**PROVIDED RECORDS**
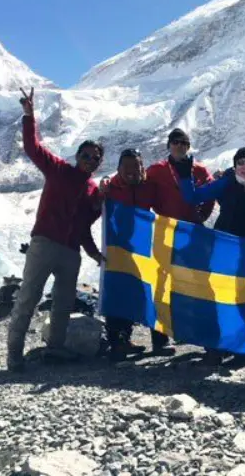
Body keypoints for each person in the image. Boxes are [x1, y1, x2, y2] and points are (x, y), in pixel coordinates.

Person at [7, 87, 104, 373]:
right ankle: (14, 355)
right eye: (86, 155)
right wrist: (29, 116)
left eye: (95, 158)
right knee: (28, 297)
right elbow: (32, 147)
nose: (90, 160)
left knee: (63, 302)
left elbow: (85, 228)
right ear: (77, 156)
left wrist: (95, 254)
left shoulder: (92, 190)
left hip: (70, 252)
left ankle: (55, 349)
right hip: (44, 244)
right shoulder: (58, 169)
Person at [176, 146, 245, 364]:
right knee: (219, 295)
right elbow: (192, 197)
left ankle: (244, 345)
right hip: (224, 247)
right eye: (241, 163)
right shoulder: (225, 183)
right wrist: (185, 176)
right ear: (235, 165)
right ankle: (216, 345)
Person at [97, 148, 177, 359]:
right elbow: (94, 208)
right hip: (119, 248)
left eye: (137, 166)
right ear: (118, 169)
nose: (132, 171)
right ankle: (119, 342)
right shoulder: (110, 188)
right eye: (127, 167)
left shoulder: (149, 186)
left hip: (145, 247)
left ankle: (160, 341)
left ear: (143, 167)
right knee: (120, 290)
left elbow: (162, 210)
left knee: (154, 290)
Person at [144, 128, 214, 353]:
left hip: (192, 233)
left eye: (184, 142)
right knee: (162, 284)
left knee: (196, 282)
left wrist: (202, 215)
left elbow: (210, 194)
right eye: (175, 142)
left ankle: (199, 333)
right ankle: (160, 337)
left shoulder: (200, 169)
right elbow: (142, 188)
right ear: (168, 145)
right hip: (165, 231)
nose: (180, 146)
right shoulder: (156, 170)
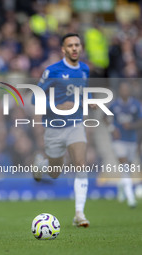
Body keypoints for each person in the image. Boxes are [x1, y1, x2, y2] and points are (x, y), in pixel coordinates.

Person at [32, 33, 95, 227]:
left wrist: (90, 100)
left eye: (77, 45)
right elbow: (36, 99)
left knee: (81, 165)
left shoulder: (84, 69)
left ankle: (79, 214)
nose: (74, 48)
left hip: (76, 124)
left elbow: (85, 91)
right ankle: (40, 166)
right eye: (70, 45)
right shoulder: (52, 71)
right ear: (63, 49)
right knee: (55, 172)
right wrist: (58, 107)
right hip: (54, 127)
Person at [107, 82, 142, 208]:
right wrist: (112, 128)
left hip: (131, 140)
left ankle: (121, 186)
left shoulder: (136, 105)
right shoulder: (114, 105)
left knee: (127, 168)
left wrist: (131, 126)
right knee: (125, 165)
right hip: (118, 140)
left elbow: (140, 121)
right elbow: (104, 117)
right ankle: (131, 199)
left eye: (127, 89)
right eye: (123, 89)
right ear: (120, 91)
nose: (125, 91)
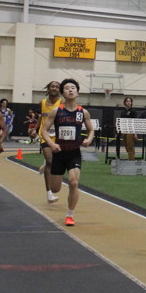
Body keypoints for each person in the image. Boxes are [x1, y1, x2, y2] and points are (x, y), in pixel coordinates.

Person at [40, 78, 95, 227]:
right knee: (55, 188)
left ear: (77, 92)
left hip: (74, 153)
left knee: (73, 182)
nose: (70, 90)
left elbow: (91, 130)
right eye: (67, 88)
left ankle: (70, 215)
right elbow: (44, 130)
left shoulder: (83, 112)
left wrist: (89, 139)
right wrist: (52, 144)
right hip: (59, 153)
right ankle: (47, 165)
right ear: (62, 93)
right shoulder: (56, 111)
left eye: (73, 88)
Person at [37, 81, 63, 203]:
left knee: (55, 162)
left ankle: (47, 166)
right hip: (45, 135)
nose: (54, 88)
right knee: (49, 160)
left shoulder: (62, 102)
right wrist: (35, 129)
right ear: (48, 89)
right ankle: (49, 194)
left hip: (59, 137)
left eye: (57, 87)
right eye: (52, 86)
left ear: (59, 90)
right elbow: (41, 117)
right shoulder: (42, 102)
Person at [120, 96, 137, 160]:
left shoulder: (133, 111)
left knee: (130, 145)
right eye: (127, 101)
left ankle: (131, 160)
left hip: (130, 130)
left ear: (131, 103)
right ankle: (131, 157)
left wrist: (135, 133)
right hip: (124, 130)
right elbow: (121, 121)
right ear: (125, 102)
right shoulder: (123, 112)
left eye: (130, 101)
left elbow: (135, 122)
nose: (128, 102)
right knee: (126, 145)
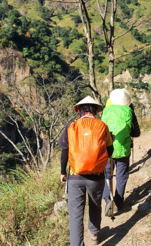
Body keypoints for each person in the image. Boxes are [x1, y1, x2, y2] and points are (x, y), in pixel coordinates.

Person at [58, 96, 113, 246]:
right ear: (95, 110)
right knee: (95, 205)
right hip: (96, 177)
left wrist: (63, 171)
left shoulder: (72, 126)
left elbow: (65, 151)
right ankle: (94, 234)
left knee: (75, 214)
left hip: (75, 176)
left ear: (79, 110)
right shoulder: (102, 126)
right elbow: (110, 151)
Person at [101, 88, 141, 216]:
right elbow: (137, 132)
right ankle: (118, 201)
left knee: (106, 175)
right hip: (123, 150)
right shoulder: (129, 112)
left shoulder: (105, 111)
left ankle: (108, 199)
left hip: (107, 149)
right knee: (121, 175)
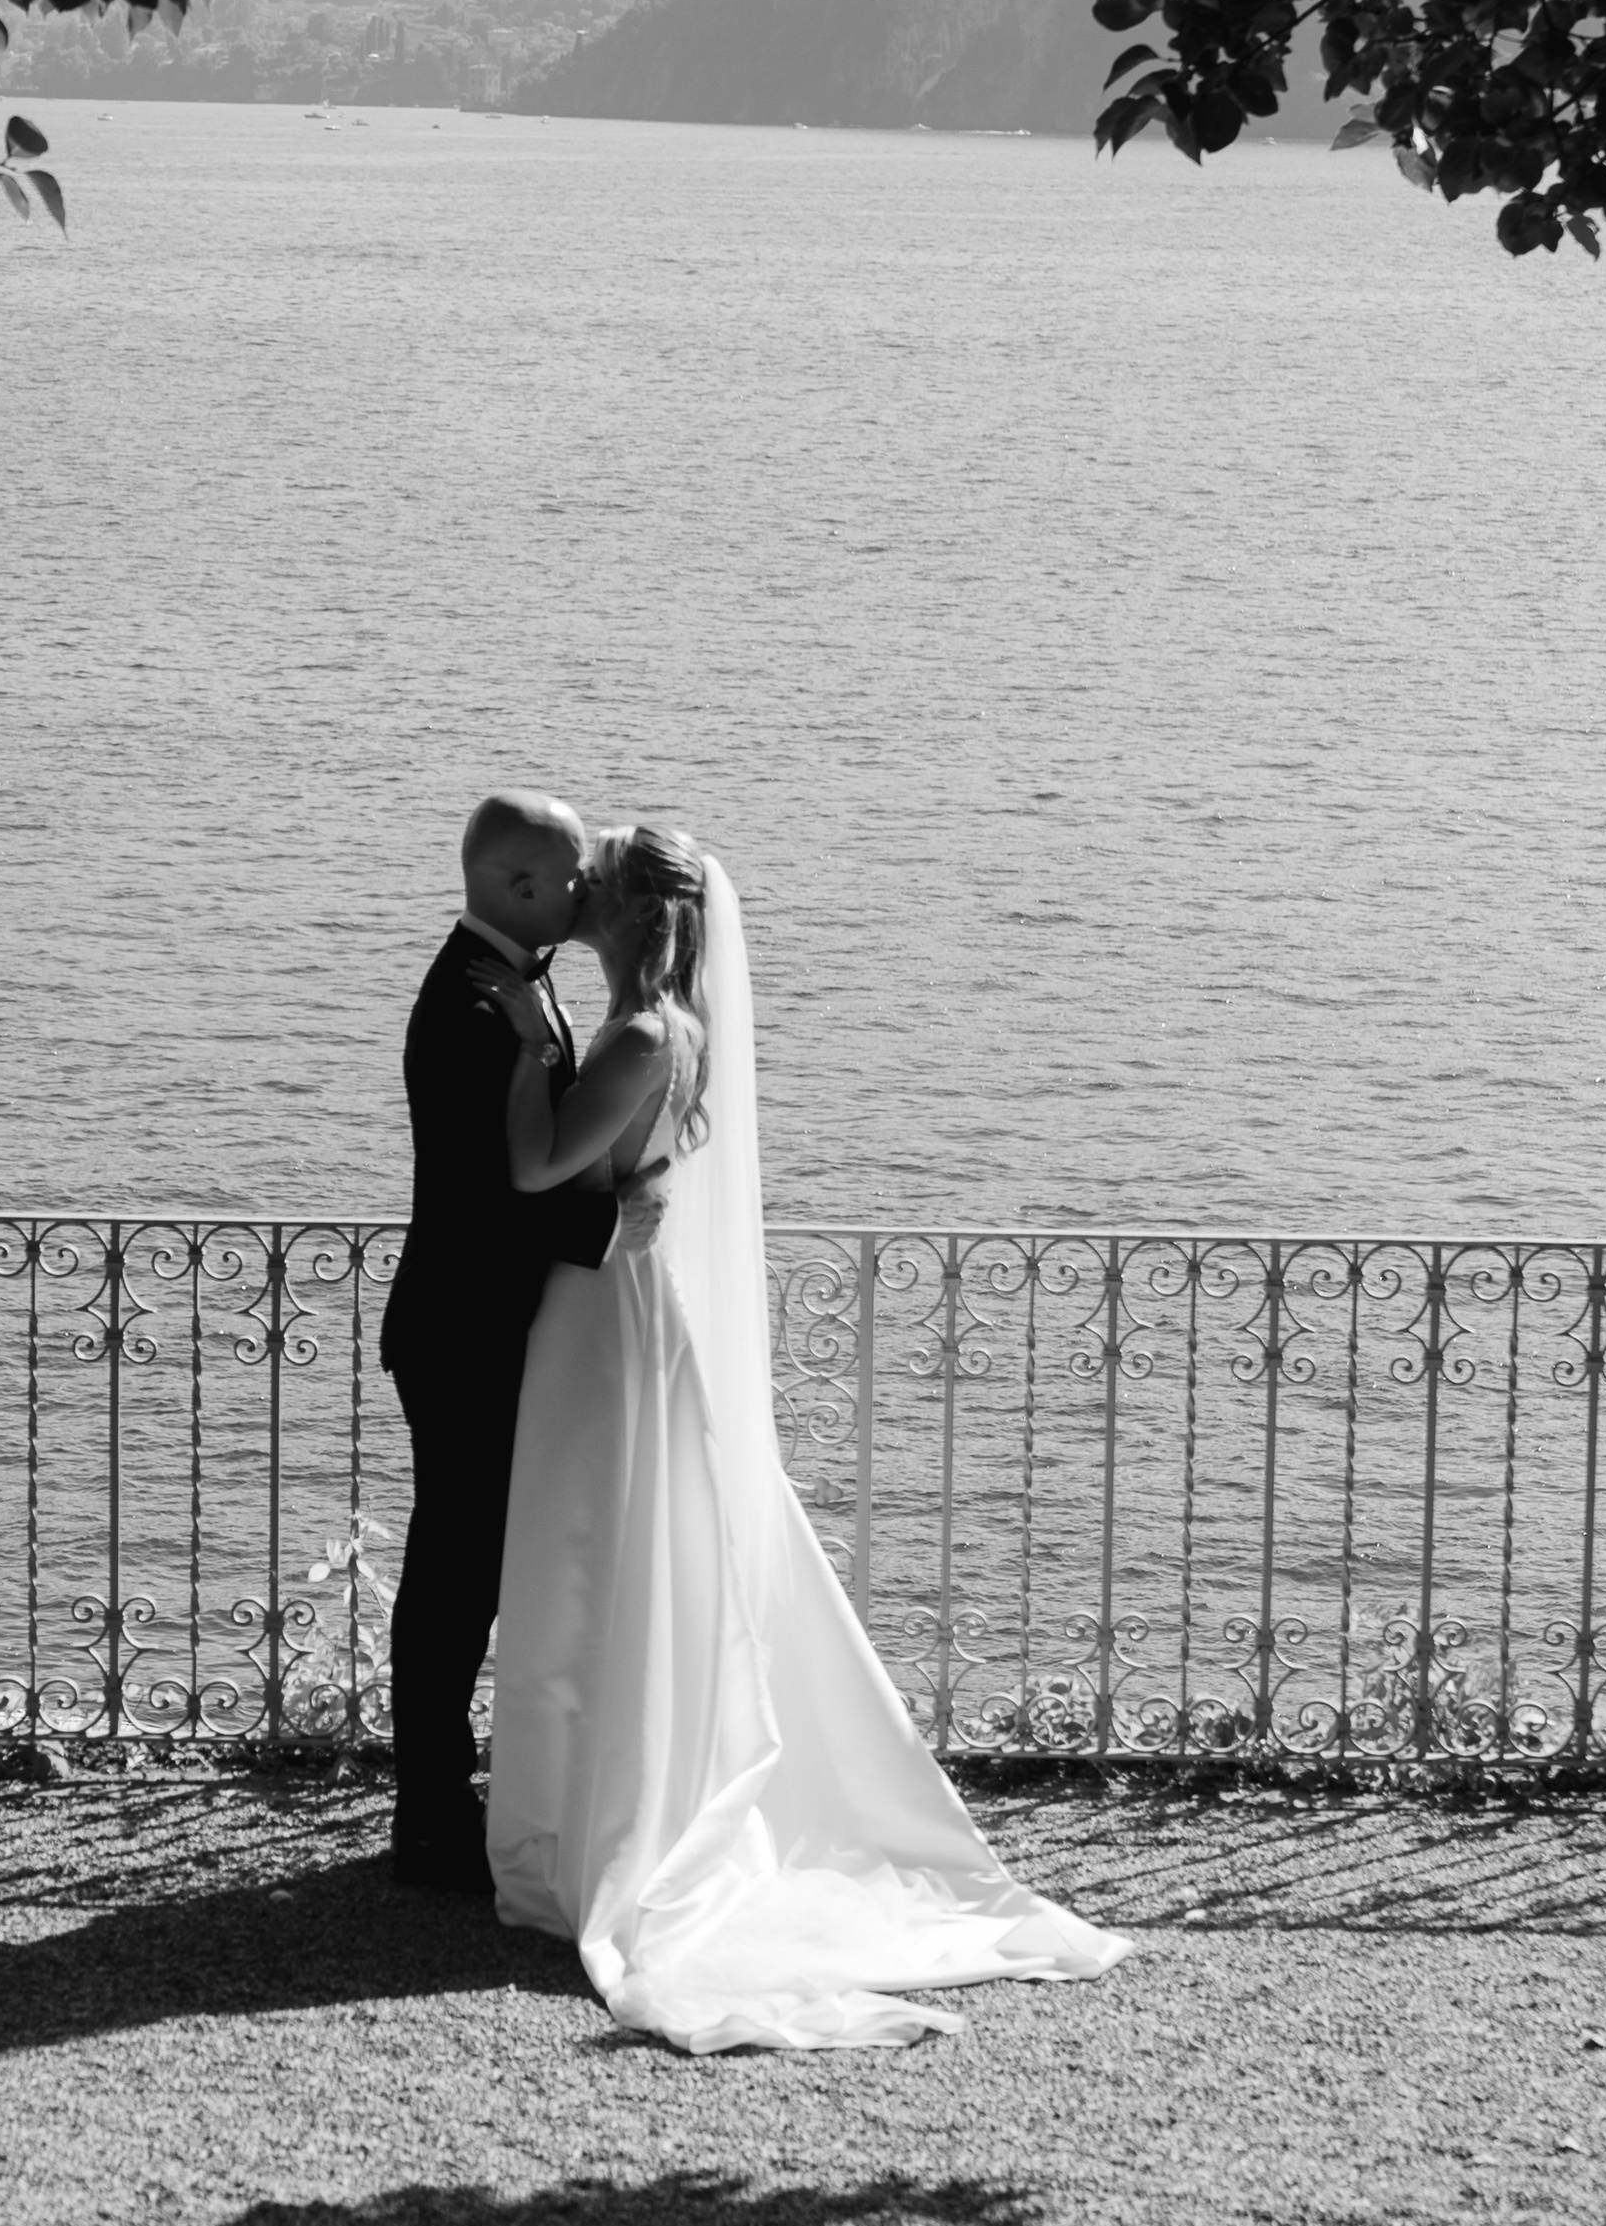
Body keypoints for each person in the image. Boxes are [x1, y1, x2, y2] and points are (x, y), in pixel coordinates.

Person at [470, 825, 1129, 2051]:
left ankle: (594, 1819)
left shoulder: (641, 1034)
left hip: (601, 1313)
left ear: (631, 914)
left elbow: (533, 1166)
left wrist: (521, 1046)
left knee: (588, 1543)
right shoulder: (659, 1028)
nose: (577, 891)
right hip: (607, 1298)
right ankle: (580, 1803)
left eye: (594, 881)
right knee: (594, 1546)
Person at [377, 791, 653, 1892]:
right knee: (455, 1576)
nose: (587, 891)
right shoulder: (470, 1005)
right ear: (523, 886)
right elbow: (487, 1194)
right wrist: (616, 1227)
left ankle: (448, 1798)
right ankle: (430, 1816)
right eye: (574, 876)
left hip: (489, 1322)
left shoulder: (507, 983)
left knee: (474, 1567)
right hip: (461, 1328)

**EXERCISE OBJECTIVE**
Output a verbatim copy of the entries and skip the pictures.

**TASK OUTPUT**
Body keypoints for each person in the image. Boxes are [x1, y1, x2, y2] and points are (x, y), in pixel coordinates.

Person at [7, 87, 104, 373]:
right ankle: (14, 355)
right eye: (86, 155)
right wrist: (29, 116)
left eye: (95, 158)
right knee: (28, 297)
right elbow: (32, 147)
nose: (90, 160)
left knee: (63, 302)
left elbow: (85, 228)
right ear: (77, 156)
left wrist: (95, 254)
left shoulder: (92, 190)
left hip: (70, 252)
left ankle: (55, 349)
right hip: (44, 244)
right shoulder: (58, 169)
Person at [176, 146, 245, 364]:
right knee: (219, 295)
right elbow: (192, 197)
left ankle: (244, 345)
right hip: (224, 247)
right eye: (241, 163)
right shoulder: (225, 183)
right wrist: (185, 176)
right ear: (235, 165)
right ankle: (216, 345)
Person at [97, 148, 177, 359]:
right elbow: (94, 208)
right hip: (119, 248)
left eye: (137, 166)
right ear: (118, 169)
nose: (132, 171)
right ankle: (119, 342)
right shoulder: (110, 188)
right eye: (127, 167)
left shoulder: (149, 186)
left hip: (145, 247)
left ankle: (160, 341)
left ear: (143, 167)
right knee: (120, 290)
left elbow: (162, 210)
left knee: (154, 290)
Person at [144, 128, 214, 353]:
left hip: (192, 233)
left eye: (184, 142)
right knee: (162, 284)
left knee: (196, 282)
left wrist: (202, 215)
left elbow: (210, 194)
right eye: (175, 142)
left ankle: (199, 333)
right ankle: (160, 337)
left shoulder: (200, 169)
right elbow: (142, 188)
right ear: (168, 145)
right hip: (165, 231)
nose: (180, 146)
right shoulder: (156, 170)
Body keypoints for each person in the image. Boxes are [x1, y1, x2, y2] and points are (x, y), in pixel coordinates.

Person at [32, 33, 95, 227]:
left wrist: (90, 100)
left eye: (77, 45)
right elbow: (36, 99)
left knee: (81, 165)
left shoulder: (84, 69)
left ankle: (79, 214)
nose: (74, 48)
left hip: (76, 124)
left elbow: (85, 91)
right ankle: (40, 166)
right eye: (70, 45)
right shoulder: (52, 71)
right ear: (63, 49)
right knee: (55, 172)
right wrist: (58, 107)
right hip: (54, 127)
Person at [107, 82, 142, 208]:
right wrist: (112, 128)
left hip: (131, 140)
left ankle: (121, 186)
left shoulder: (136, 105)
right shoulder: (114, 105)
left knee: (127, 168)
left wrist: (131, 126)
right knee: (125, 165)
right hip: (118, 140)
left elbow: (140, 121)
right elbow: (104, 117)
right ankle: (131, 199)
left eye: (127, 89)
right eye: (123, 89)
right ear: (120, 91)
nose: (125, 91)
Body keypoints for each person in the image. Boxes are [x1, y1, x2, y2] and points are (x, y), in pixel coordinates.

Person at [40, 78, 95, 227]:
right knee: (55, 188)
left ear: (77, 92)
left hip: (74, 153)
left knee: (73, 182)
nose: (70, 90)
left elbow: (91, 130)
right eye: (67, 88)
left ankle: (70, 215)
right elbow: (44, 130)
left shoulder: (83, 112)
left wrist: (89, 139)
right wrist: (52, 144)
right hip: (59, 153)
right ankle: (47, 165)
right ear: (62, 93)
right shoulder: (56, 111)
left eye: (73, 88)
Person at [37, 81, 63, 203]:
left knee: (55, 162)
left ankle: (47, 166)
right hip: (45, 135)
nose: (54, 88)
right knee: (49, 160)
left shoulder: (62, 102)
right wrist: (35, 129)
right ear: (48, 89)
right ankle: (49, 194)
left hip: (59, 137)
left eye: (57, 87)
right eye: (52, 86)
left ear: (59, 90)
right elbow: (41, 117)
right shoulder: (42, 102)
Person at [120, 96, 137, 160]:
left shoulder: (133, 111)
left knee: (130, 145)
right eye: (127, 101)
left ankle: (131, 160)
left hip: (130, 130)
left ear: (131, 103)
right ankle: (131, 157)
left wrist: (135, 133)
right hip: (124, 130)
right elbow: (121, 121)
right ear: (125, 102)
right shoulder: (123, 112)
left eye: (130, 101)
left elbow: (135, 122)
nose: (128, 102)
right knee: (126, 145)
Body keypoints for each person in the image. Boxes are [x1, y1, x2, y2] and points are (x, y), in pixel coordinates.

Person at [58, 96, 113, 246]:
right ear: (95, 110)
right knee: (95, 205)
right hip: (96, 177)
left wrist: (63, 171)
left shoulder: (72, 126)
left elbow: (65, 151)
right ankle: (94, 234)
left knee: (75, 214)
left hip: (75, 176)
left ear: (79, 110)
right shoulder: (102, 126)
right elbow: (110, 151)
Person at [101, 88, 141, 216]:
right elbow: (137, 132)
right ankle: (118, 201)
left knee: (106, 175)
right hip: (123, 150)
right shoulder: (129, 112)
left shoulder: (105, 111)
left ankle: (108, 199)
left hip: (107, 149)
right knee: (121, 175)
Body keypoints for each person in the image. Boxes are [x1, y1, x2, y2] and points are (x, y), in pixel coordinates.

Person at [470, 825, 1129, 2051]:
left ankle: (594, 1819)
left shoulder: (641, 1034)
left hip: (601, 1313)
left ear: (631, 914)
left elbow: (533, 1166)
left wrist: (521, 1046)
left knee: (588, 1543)
right shoulder: (659, 1028)
nose: (577, 891)
right hip: (607, 1298)
right ankle: (580, 1803)
left eye: (594, 881)
right knee: (594, 1546)
Person at [377, 791, 653, 1892]:
right knee: (455, 1576)
nose: (587, 891)
right shoulder: (470, 1005)
right ear: (523, 886)
right elbow: (487, 1194)
right wrist: (616, 1227)
left ankle: (448, 1798)
right ankle: (430, 1816)
right eye: (574, 876)
left hip: (489, 1322)
left shoulder: (507, 983)
left knee: (474, 1567)
right hip: (461, 1328)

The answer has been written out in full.